I am syncing directly to a remote and experimenting with creating a real time /home folder sync. Currently it takes 2m15s to run an rclone sync command and check all of my files.
What are some strategies for flags to safely speed up this time? I assume that I do need to check the mod times and checksums every time to know if the file needs to be updated.
For example, if I increase --checkers from 8 to 50 the sync time decreases by half. Is this a safe with pCloud move or could it lead to getting throttled?
For others who are using pCloud, what is the safest number of checkers and other performance based flags that you use which do not lead to throttling? Is any of this information published anywhere that I can reference?
Also, is it dangerous to increase checkers and other flags that could increase my performance. For example, could I increase checkers= 1000 or would I risk getting throttled with pCloud?
Does setting these flags allow me to exceed the API transaction limit or does rclone's pCloud remote implementation already limit the number of transactions I am allowed?
I am not getting throttled yet but I want to understand more about how it happens, what is safe to do to prevent it. I will eventually change the log level to NOTICE when I am finished.
rclone cannot exceed hard limits set and enforced by the cloud provider.
if rclone hit a limit, the server would tell rclone.
rclone, on some backends, will self-throttle itself.
the debug log would tell you all you need to know.
Okay this is good to hear and I suspected that in order to implement a particular cloud API, rclone would need to respect the defined limits. However, if rclone doesn't allow a combination of flags to exceed the number of transactions allowed by the cloud provider API then how are other user reporting setting flags and getting throttled or banned?
Also, if it is safe to increase checkers and clearly it increases performance, then why is the default for checkers set to a low value?

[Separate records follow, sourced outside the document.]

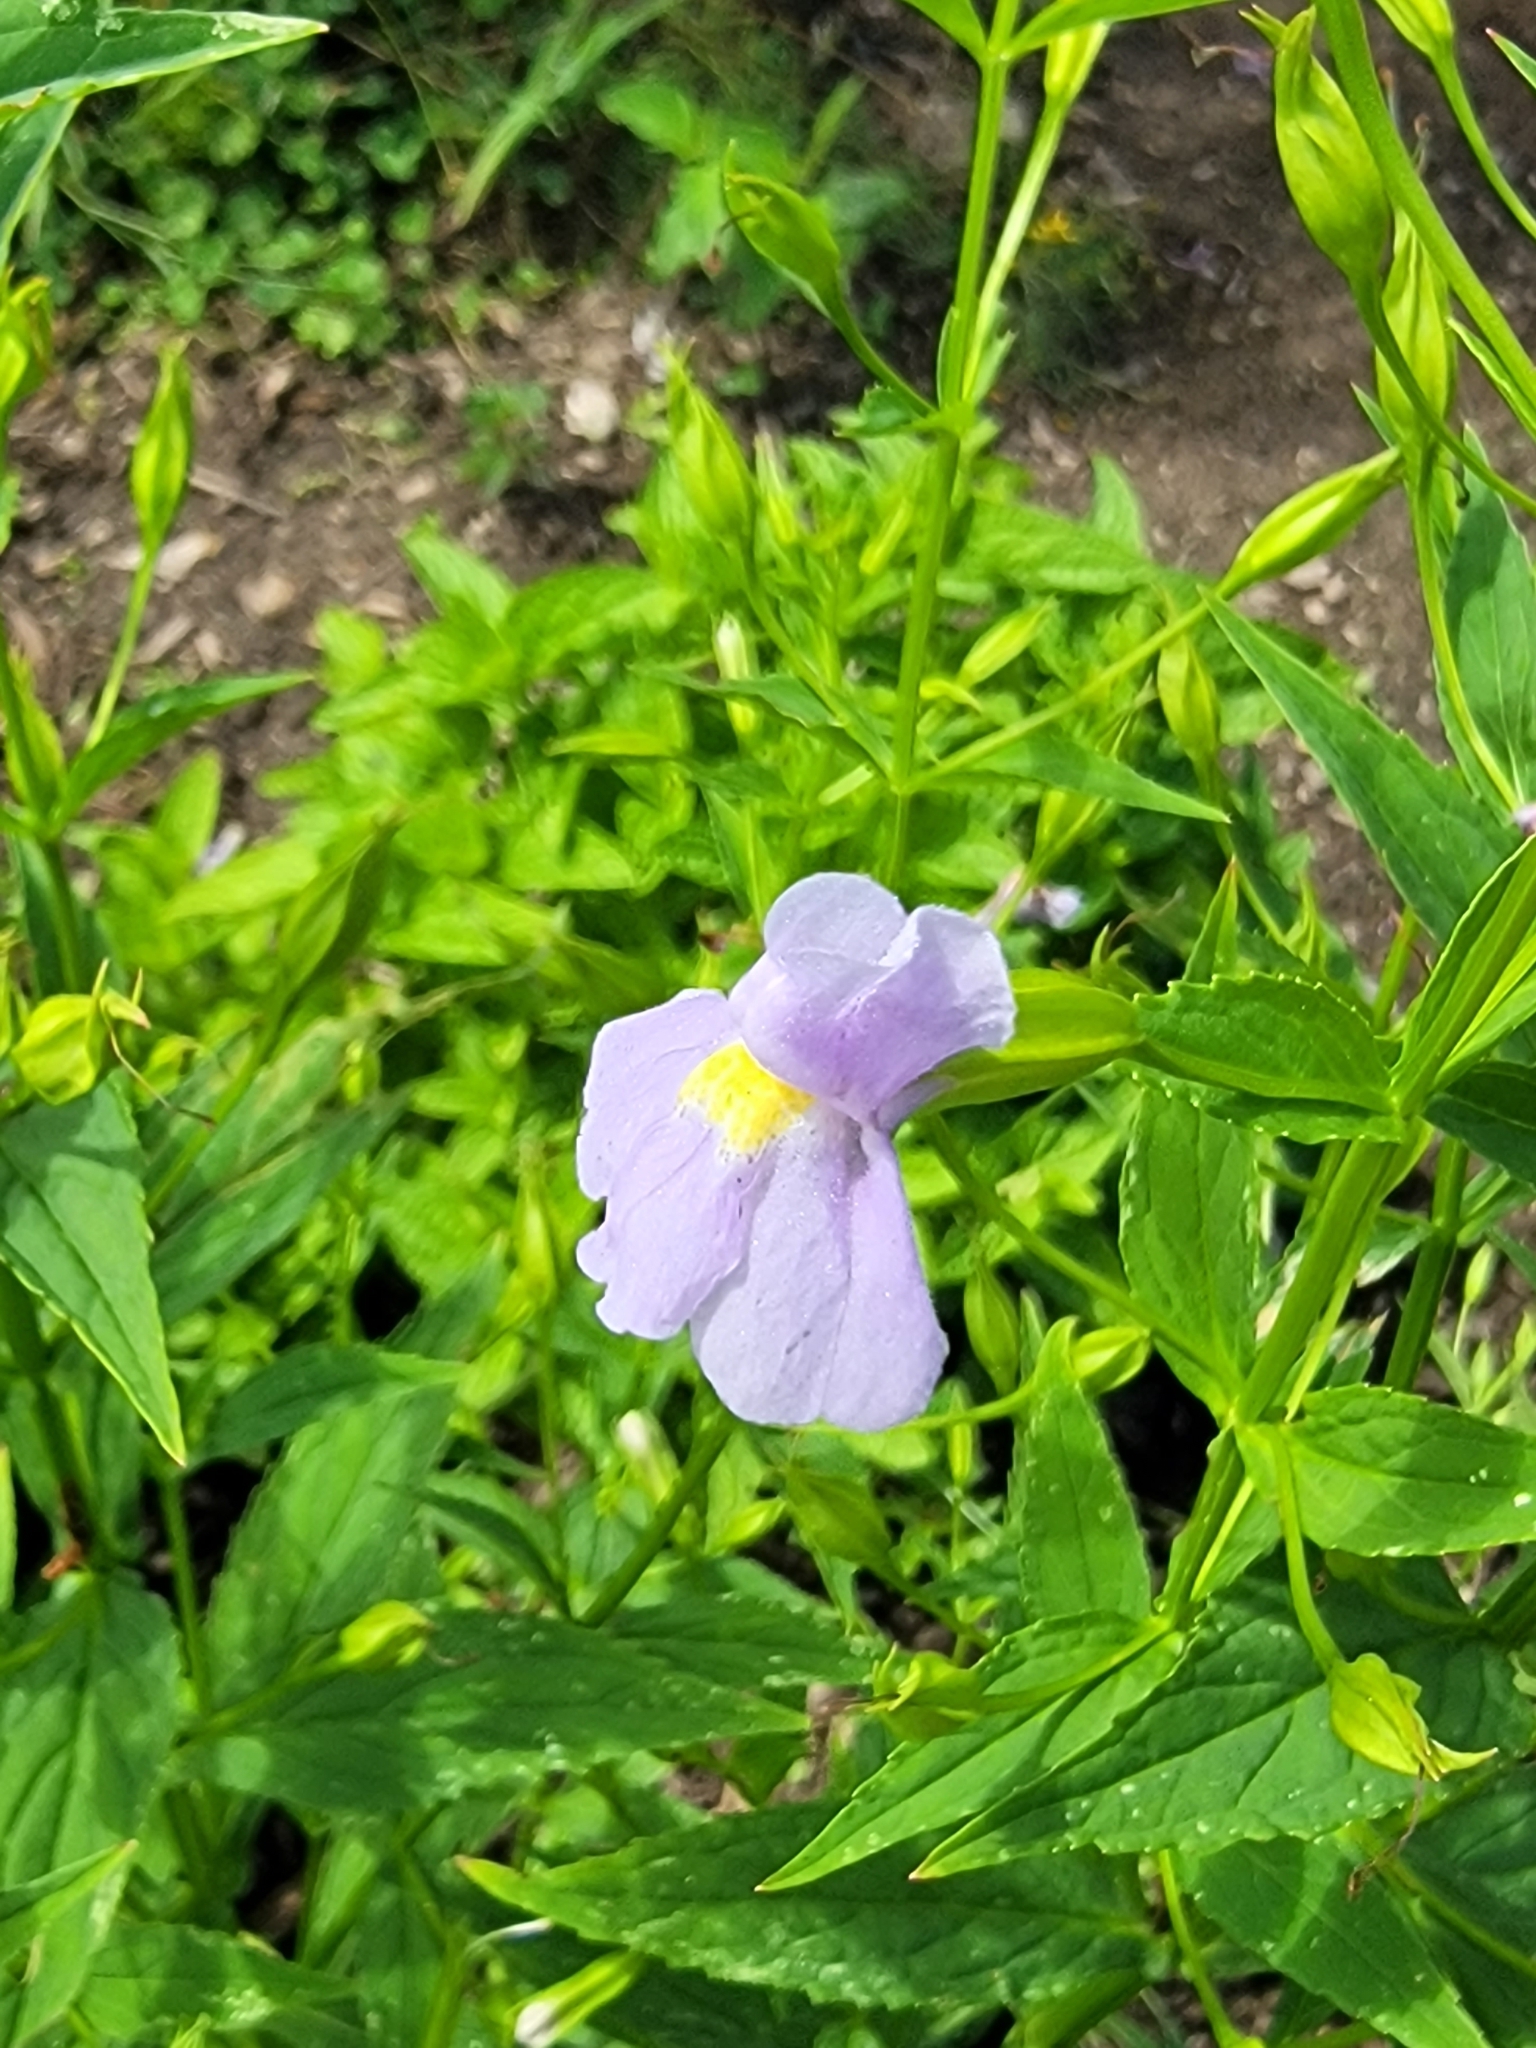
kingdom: Plantae
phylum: Tracheophyta
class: Magnoliopsida
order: Lamiales
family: Phrymaceae
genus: Mimulus
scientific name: Mimulus ringens
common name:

I haven't seen any throttling messages in my debug log, what does a message look like so I can search for it?
So I am clearly getting better performance. I assume that if I set checkers to be some arbitrarily large value like 10,000 I would get diminishing returns and eventually reach some sort of bottleneck. As long as it is safe to do so.
I have been experimenting with this. Because I syncing so frequently, most of the the sync command spends is on checking the existing files. Usually there is only 1 or 2 files to actually transfer.
Setting the checkers to a very high value seems to have made the biggest difference. Can you confirm the information that asdffdsa gave above from a code point of view? Specifically is it safe to set checkers to a very high value? Is there any risk of rate limiting or throttling in this case?
--checkers is used in rclone as a general measure of concurrency. In this case setting it higher is doing multiple directory traversals at once which is probably helping.
--checkers can do networks calls - for example if you are listing pCloud - it will be how many directories are listed at once.
However for the top-up sync if there are only a few files to transfer each time then it won't cause you to be rate limited as you'll only be doing a few API requests each time.
There are only a few times to transfer each time however, everytime the sync command runs it checks thousands of files to make the determination that it only needs to transfer a few files.
So every time any change is made in the filesystem, the sync will check all files in the hierarchy and then only transfer the one or two that have changed. This approach seems inefficient however setting --checkers to a very high value really does seem to help, it takes less than a minute to check those thousands of files. As long as this is a safe operation.
What defines an API call, is each file checked an API call in this case or is the entire operation an API call?